L’Europe : un mot qui ment ?







Longtemps, je fus « anti-européen ». (…) Pour moi, pour nous, l’Europe était un mot qui ment.

Edgar Morin, Penser l’Europe.

L’Europe qui se construit de nos jours n’est certainement pas celle que nous appelons de nos vœux : les aspirations des pouvoirs financiers qui la dirigent sont aux antipodes des nôtres, l’hystérie sécuritaire des politiques qui la représentent nous fait horreur.

Où est-elle donc, cette Europe des droits de l’homme dont on a rebattu les oreilles de générations d’étudiants, lorsque l’on condamne impunément un innocent dans l’un de ses états membres ? Comment peut-elle se satisfaire de procédures dont la longueur et le manque d’efficacité rendent l’existence de recours plus théoriques que réels ? Pourquoi accepte-t-elle sans sourciller les fichages ADN, la multiplication des caméras de surveillance qui rendent illusoire la notion même de vie privée, les juridictions d’exception qui, par leur seule existence, portent une atteinte irrémédiable aux droits de la personne humaine ? Quelle prétention peut-elle avoir en matière de droits de l’homme et de libertés fondamentales quand, à cet égard, sa « Convention » reste largement lettre morte et son unique réussite demeure le « mandat d’arrêt européen » ?

Où se cache-t-elle, cette Europe sociale dont on nous a fait rêver, quand la fracture ne cesse de s’élargir, lorsque les « patrons voyous » sont les seuls à ne pas supporter les conséquences de leurs turpitudes, quand des intérêts privés liés au pouvoir politique s’emparent, pour des sommes dérisoires, de compagnies publiques (Cf. affaire de la SNCM) ? Que fait-elle lorsque l’on engage des poursuites pénales pour réprimer une action syndicale parfaitement légitime ?

Non, décidément, cette Europe de la finance et de la police n’est pas la nôtre…

Pour autant, ce constat doit-il nous conduire à devenir anti-européen ?

Certainement pas, si l’on considère que l’Europe actuelle souffre surtout de ne pas être suffisamment elle-même, de ne pas avoir su - ou pu - s’émanciper de ces états-nations « à la française », selon la désignation que leur appliquent les politologues.
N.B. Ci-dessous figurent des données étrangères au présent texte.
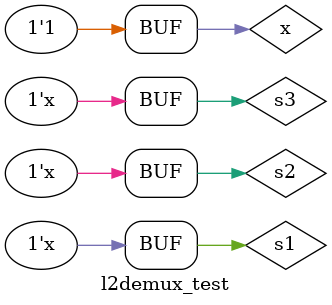
<source format=v>
`timescale 1ns / 1ps


module l2demux_test;

	// Inputs
	reg x;
	reg s1;
	reg s2;
	reg s3;

	// Outputs
	wire y8_1;
	wire y8_2;
	wire y8_3;
	wire y8_4;
	wire y8_5;
	wire y8_6;
	wire y8_7;
	wire y8_8;
	wire y2_1;
	wire y2_2;

	// Instantiate the Unit Under Test (UUT)
	l2demux uut (
		.x(x), 
		.s1(s1), 
		.s2(s2), 
		.s3(s3), 
		.y8_1(y8_1), 
		.y8_2(y8_2), 
		.y8_3(y8_3), 
		.y8_4(y8_4), 
		.y8_5(y8_5), 
		.y8_6(y8_6), 
		.y8_7(y8_7), 
		.y8_8(y8_8), 
		.y2_1(y2_1), 
		.y2_2(y2_2)
	);

	initial begin
		// Initialize Inputs
		x = 1;
		s1 = 0;
		s2 = 0;
		s3 = 0;

		// Wait 100 ns for global reset to finish
		#100;
        
		// Add stimulus here

	end
	always #1 s3 = ~s3;
	always #2 s2 = ~s2;
	always #4 s1 = ~s1;
      
endmodule


</source>
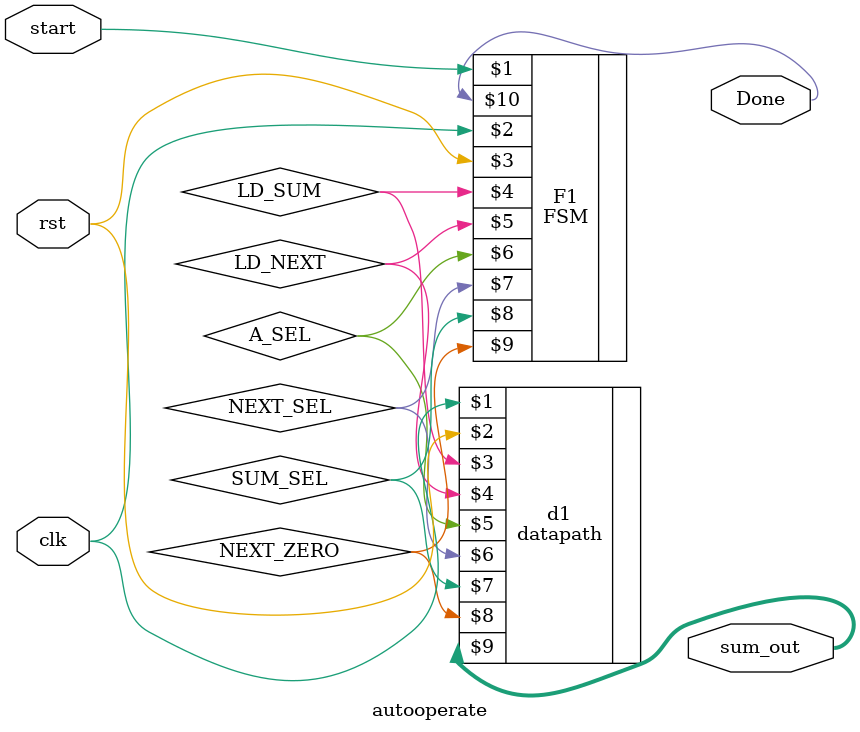
<source format=v>
`timescale 1ns / 1ps

module autooperate(clk,rst,start,Done,sum_out);
    parameter N = 32;
    input clk,rst,start;
    output Done;
    output [N-1:0] sum_out;
    wire NEXT_ZERO;
    wire A_SEL,NEXT_SEL,SUM_SEL,LD_SUM,LD_NEXT;
    FSM
        F1(start,clk,rst,LD_SUM,LD_NEXT,A_SEL,NEXT_SEL,SUM_SEL,NEXT_ZERO,Done);
    datapath
        d1(clk,rst,LD_SUM,LD_NEXT,A_SEL,NEXT_SEL,SUM_SEL,NEXT_ZERO,sum_out);
endmodule

</source>
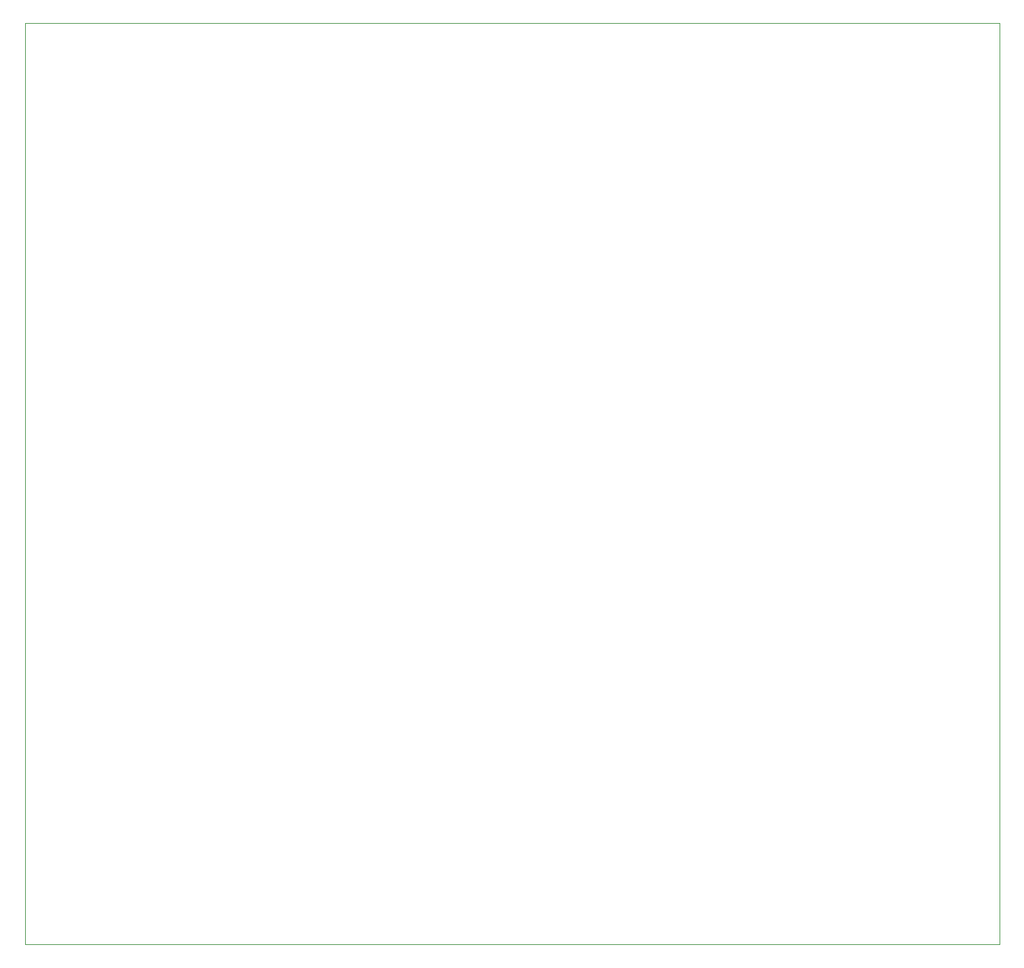
<source format=gbr>
%TF.GenerationSoftware,KiCad,Pcbnew,7.0.11*%
%TF.CreationDate,2024-05-01T23:49:06+02:00*%
%TF.ProjectId,KiCad,4b694361-642e-46b6-9963-61645f706362,rev?*%
%TF.SameCoordinates,Original*%
%TF.FileFunction,Profile,NP*%
%FSLAX46Y46*%
G04 Gerber Fmt 4.6, Leading zero omitted, Abs format (unit mm)*
G04 Created by KiCad (PCBNEW 7.0.11) date 2024-05-01 23:49:06*
%MOMM*%
%LPD*%
G01*
G04 APERTURE LIST*
%TA.AperFunction,Profile*%
%ADD10C,0.100000*%
%TD*%
G04 APERTURE END LIST*
D10*
X66250000Y-23250000D02*
X187750000Y-23250000D01*
X187750000Y-138250000D01*
X66250000Y-138250000D01*
X66250000Y-23250000D01*
M02*

</source>
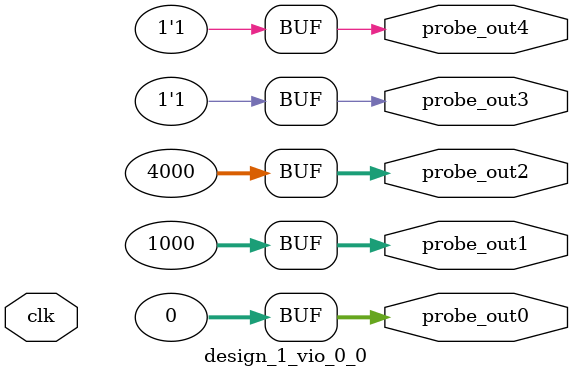
<source format=v>
`timescale 1ns / 1ps
module design_1_vio_0_0 (
clk,

probe_out0,
probe_out1,
probe_out2,
probe_out3,
probe_out4
);

input clk;

output reg [31 : 0] probe_out0 = 'h00000000 ;
output reg [31 : 0] probe_out1 = 'h000003e8 ;
output reg [31 : 0] probe_out2 = 'h00000FA0 ;
output reg [0 : 0] probe_out3 = 'h1 ;
output reg [0 : 0] probe_out4 = 'h1 ;


endmodule

</source>
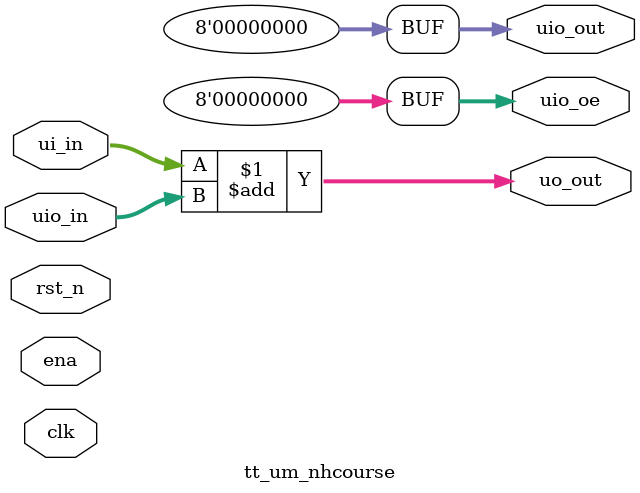
<source format=v>
/*
 * Copyright (c) 2024 Your Name
 * SPDX-License-Identifier: Apache-2.0
 */

`default_nettype none

module tt_um_nhcourse (
    input  wire [7:0] ui_in,    // Dedicated inputs
    output wire [7:0] uo_out,   // Dedicated outputs
    input  wire [7:0] uio_in,   // IOs: Input path
    output wire [7:0] uio_out,  // IOs: Output path
    output wire [7:0] uio_oe,   // IOs: Enable path (active high: 0=input, 1=output)
    input  wire       ena,      // always 1 when the design is powered, so you can ignore it
    input  wire       clk,      // clock
    input  wire       rst_n     // reset_n - low to reset
);

  // All output pins must be assigned. If not used, assign to 0.
  assign uo_out  = ui_in + uio_in;  // Example: ou_out is the sum of ui_in and uio_in
  assign uio_out = 0;
  assign uio_oe  = 0;

endmodule

</source>
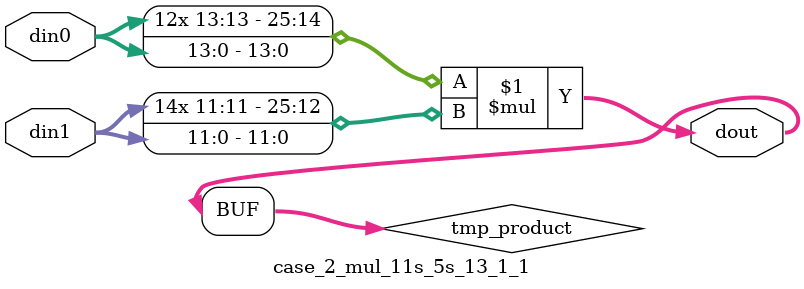
<source format=v>

`timescale 1 ns / 1 ps

 module case_2_mul_11s_5s_13_1_1(din0, din1, dout);
parameter ID = 1;
parameter NUM_STAGE = 0;
parameter din0_WIDTH = 14;
parameter din1_WIDTH = 12;
parameter dout_WIDTH = 26;

input [din0_WIDTH - 1 : 0] din0; 
input [din1_WIDTH - 1 : 0] din1; 
output [dout_WIDTH - 1 : 0] dout;

wire signed [dout_WIDTH - 1 : 0] tmp_product;



























assign tmp_product = $signed(din0) * $signed(din1);








assign dout = tmp_product;





















endmodule

</source>
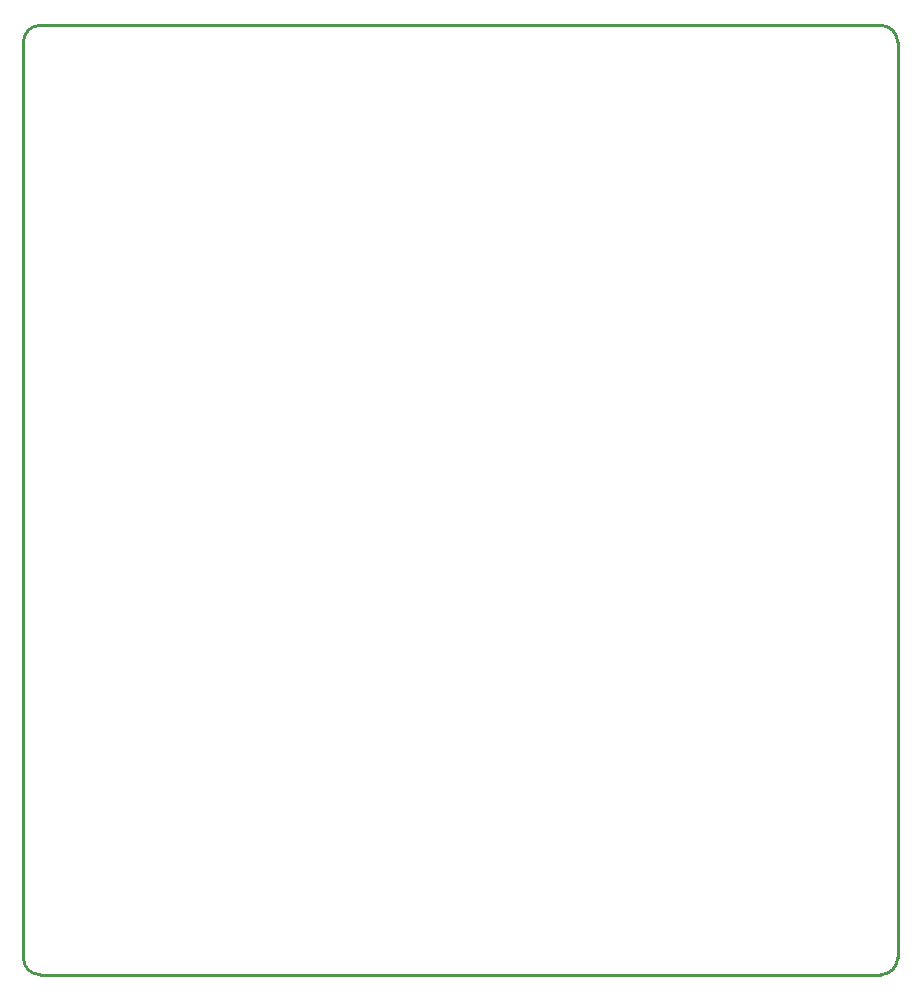
<source format=gbr>
%TF.GenerationSoftware,Altium Limited,Altium Designer,20.1.12 (249)*%
G04 Layer_Color=16711935*
%FSLAX26Y26*%
%MOIN*%
%TF.SameCoordinates,D75832AC-A100-412D-90FB-EBA7F01B91C8*%
%TF.FilePolarity,Positive*%
%TF.FileFunction,Other,Mechanical_1*%
%TF.Part,Single*%
G01*
G75*
%TA.AperFunction,NonConductor*%
%ADD19C,0.010000*%
D19*
X2863108Y4980D02*
G03*
X2918542Y60414I-0J55435D01*
G01*
X4794Y59912D02*
G03*
X59912Y4794I55118J0D01*
G01*
X60155Y3169328D02*
G03*
X5000Y3114173I0J-55155D01*
G01*
X2918307D02*
G03*
X2863320Y3169160I-54987J-0D01*
G01*
X59912Y5000D02*
X2863189D01*
X2918542Y59055D02*
X2918544Y3115157D01*
X4921Y3114173D02*
X5000Y59912D01*
X60196Y3169291D02*
X2863054D01*
%TF.MD5,133b876b847d425311713fb582f4b80d*%
M02*

</source>
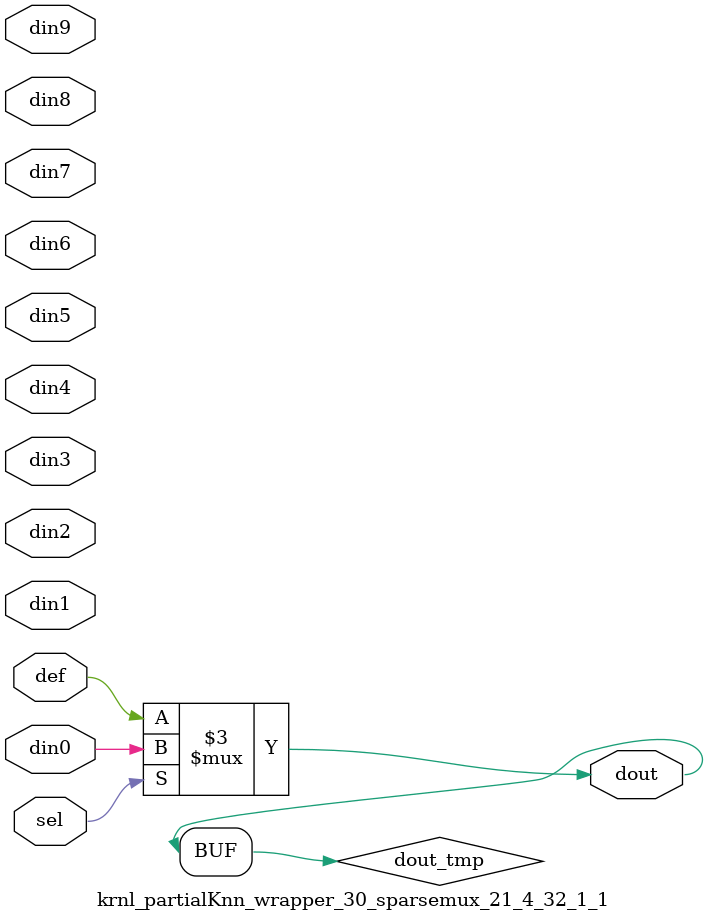
<source format=v>
`timescale 1ns / 1ps

module krnl_partialKnn_wrapper_30_sparsemux_21_4_32_1_1 (din0,din1,din2,din3,din4,din5,din6,din7,din8,din9,def,sel,dout);

parameter din0_WIDTH = 1;

parameter din1_WIDTH = 1;

parameter din2_WIDTH = 1;

parameter din3_WIDTH = 1;

parameter din4_WIDTH = 1;

parameter din5_WIDTH = 1;

parameter din6_WIDTH = 1;

parameter din7_WIDTH = 1;

parameter din8_WIDTH = 1;

parameter din9_WIDTH = 1;

parameter def_WIDTH = 1;
parameter sel_WIDTH = 1;
parameter dout_WIDTH = 1;

parameter [sel_WIDTH-1:0] CASE0 = 1;

parameter [sel_WIDTH-1:0] CASE1 = 1;

parameter [sel_WIDTH-1:0] CASE2 = 1;

parameter [sel_WIDTH-1:0] CASE3 = 1;

parameter [sel_WIDTH-1:0] CASE4 = 1;

parameter [sel_WIDTH-1:0] CASE5 = 1;

parameter [sel_WIDTH-1:0] CASE6 = 1;

parameter [sel_WIDTH-1:0] CASE7 = 1;

parameter [sel_WIDTH-1:0] CASE8 = 1;

parameter [sel_WIDTH-1:0] CASE9 = 1;

parameter ID = 1;
parameter NUM_STAGE = 1;



input [din0_WIDTH-1:0] din0;

input [din1_WIDTH-1:0] din1;

input [din2_WIDTH-1:0] din2;

input [din3_WIDTH-1:0] din3;

input [din4_WIDTH-1:0] din4;

input [din5_WIDTH-1:0] din5;

input [din6_WIDTH-1:0] din6;

input [din7_WIDTH-1:0] din7;

input [din8_WIDTH-1:0] din8;

input [din9_WIDTH-1:0] din9;

input [def_WIDTH-1:0] def;
input [sel_WIDTH-1:0] sel;

output [dout_WIDTH-1:0] dout;



reg [dout_WIDTH-1:0] dout_tmp;

always @ (*) begin
case (sel)
    
    CASE0 : dout_tmp = din0;
    
    CASE1 : dout_tmp = din1;
    
    CASE2 : dout_tmp = din2;
    
    CASE3 : dout_tmp = din3;
    
    CASE4 : dout_tmp = din4;
    
    CASE5 : dout_tmp = din5;
    
    CASE6 : dout_tmp = din6;
    
    CASE7 : dout_tmp = din7;
    
    CASE8 : dout_tmp = din8;
    
    CASE9 : dout_tmp = din9;
    
    default : dout_tmp = def;
endcase
end


assign dout = dout_tmp;



endmodule

</source>
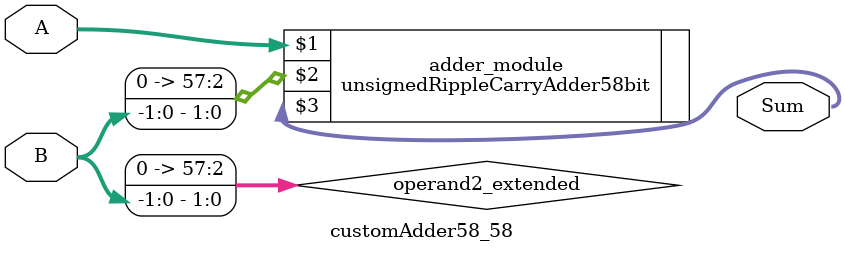
<source format=v>
module customAdder58_58(
                        input [57 : 0] A,
                        input [-1 : 0] B,
                        
                        output [58 : 0] Sum
                );

        wire [57 : 0] operand2_extended;
        
        assign operand2_extended =  {58'b0, B};
        
        unsignedRippleCarryAdder58bit adder_module(
            A,
            operand2_extended,
            Sum
        );
        
        endmodule
        
</source>
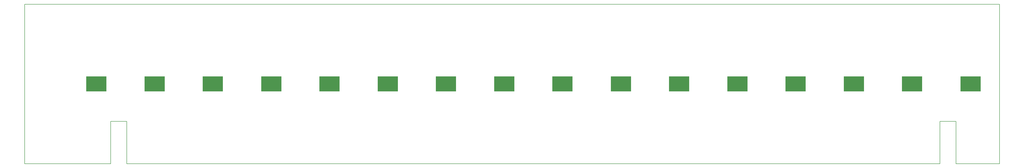
<source format=gko>
G04*
G04 #@! TF.GenerationSoftware,Altium Limited,Altium Designer,19.0.12 (326)*
G04*
G04 Layer_Color=16711935*
%FSLAX25Y25*%
%MOIN*%
G70*
G01*
G75*
%ADD10C,0.00591*%
%ADD70R,0.31496X0.23622*%
D10*
X39370Y51870D02*
Y300492D01*
X1554528D01*
Y51870D02*
Y300492D01*
X1462008Y51870D02*
Y118110D01*
X1487008D01*
Y51870D02*
Y118110D01*
Y51870D02*
X1554528D01*
X198228D02*
X1462008D01*
X198228D02*
Y118110D01*
X173228D02*
X198228D01*
X173228Y51870D02*
Y118110D01*
X39370Y51870D02*
X173228D01*
D70*
X1509350Y176181D02*
D03*
X1328248D02*
D03*
X1147146D02*
D03*
X966043D02*
D03*
X784941D02*
D03*
X603839D02*
D03*
X422736D02*
D03*
X241634Y176181D02*
D03*
X1418602Y176181D02*
D03*
X1237500D02*
D03*
X1056398D02*
D03*
X875295D02*
D03*
X694193D02*
D03*
X513091D02*
D03*
X331988D02*
D03*
X150886D02*
D03*
M02*

</source>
Ces derniers n’ont jamais laissé s’épanouir le principe communautaire dit de « subsidiarité » qui aurait pu donner la parole - et le pouvoir - aux peuples. Ceux qui, comme nous, pensent qu’un autre monde est possible, pensent également qu’une autre Europe peut advenir.

C’est dans cet esprit, et cette perspective, que doivent œuvrer les nations sans état du vieux continent, avec les forces politiques et sociales qu’elles auront su générer, pour ébranler l’ordre financier et policier européen.

Et bâtir, demain, l’Europe des peuples.